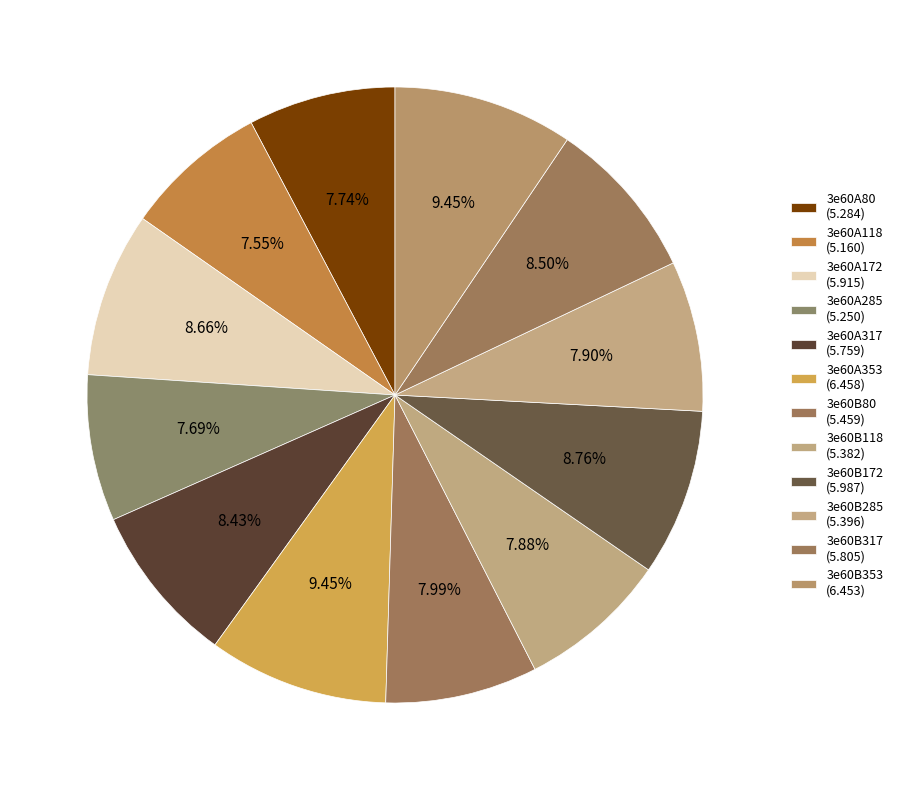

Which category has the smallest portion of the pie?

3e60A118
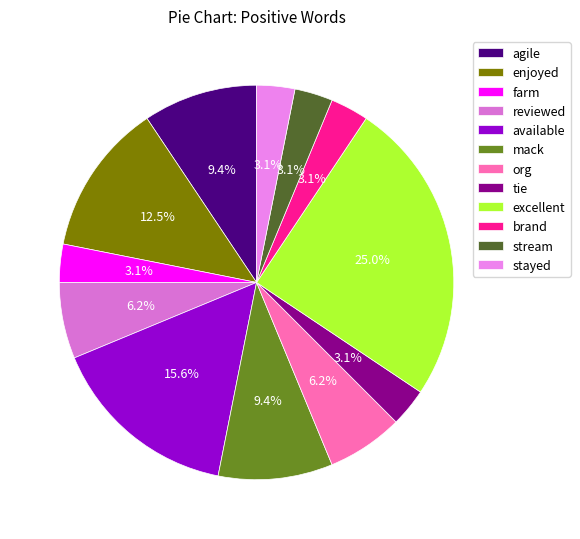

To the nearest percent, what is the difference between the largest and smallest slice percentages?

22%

==

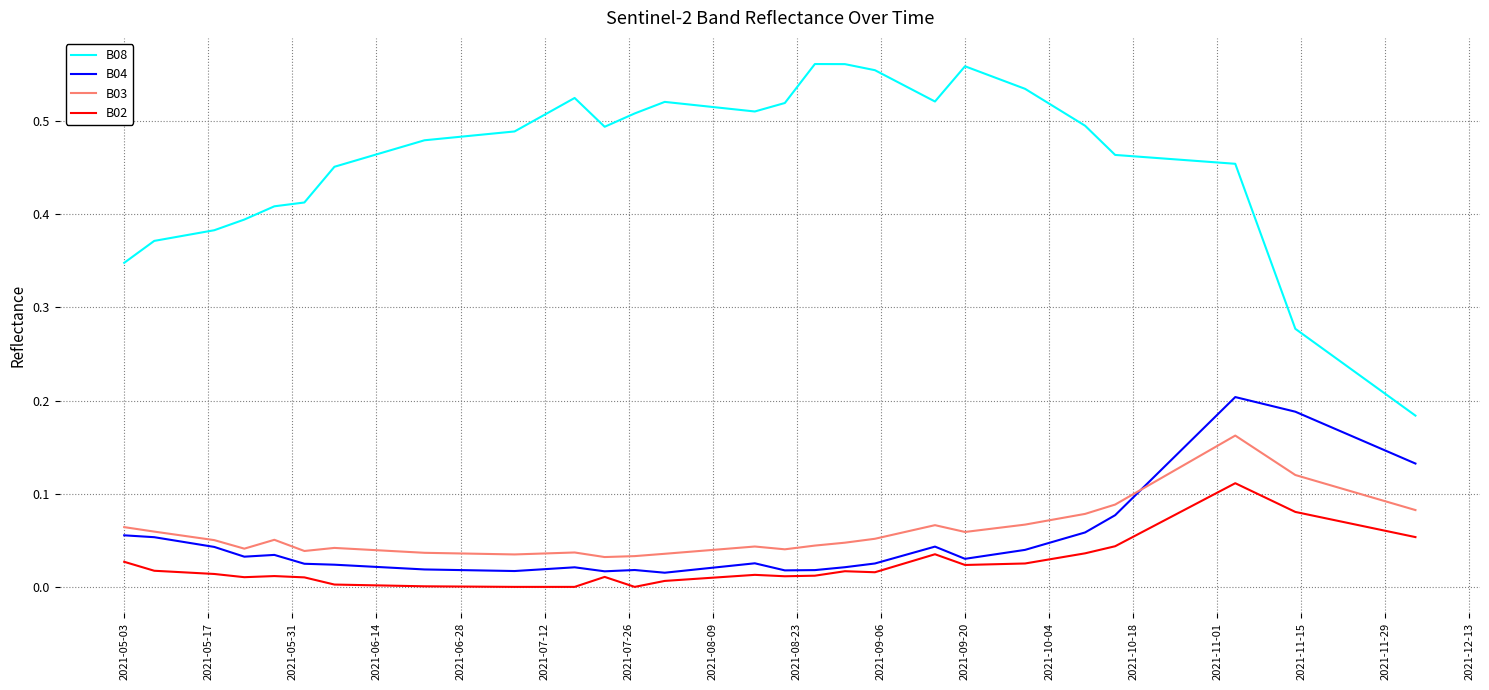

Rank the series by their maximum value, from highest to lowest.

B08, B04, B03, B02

WHAT IS EXPECTED
Can you copy the entries word for word, starting at the line containing "Which category has" and ending at the line containing "To the nearest", with the pictures left out?

TASK OUTPUT
Which category has the smallest portion of the pie?

3e60A118

To the nearest percent, what is the difference between the largest and smallest slice percentages?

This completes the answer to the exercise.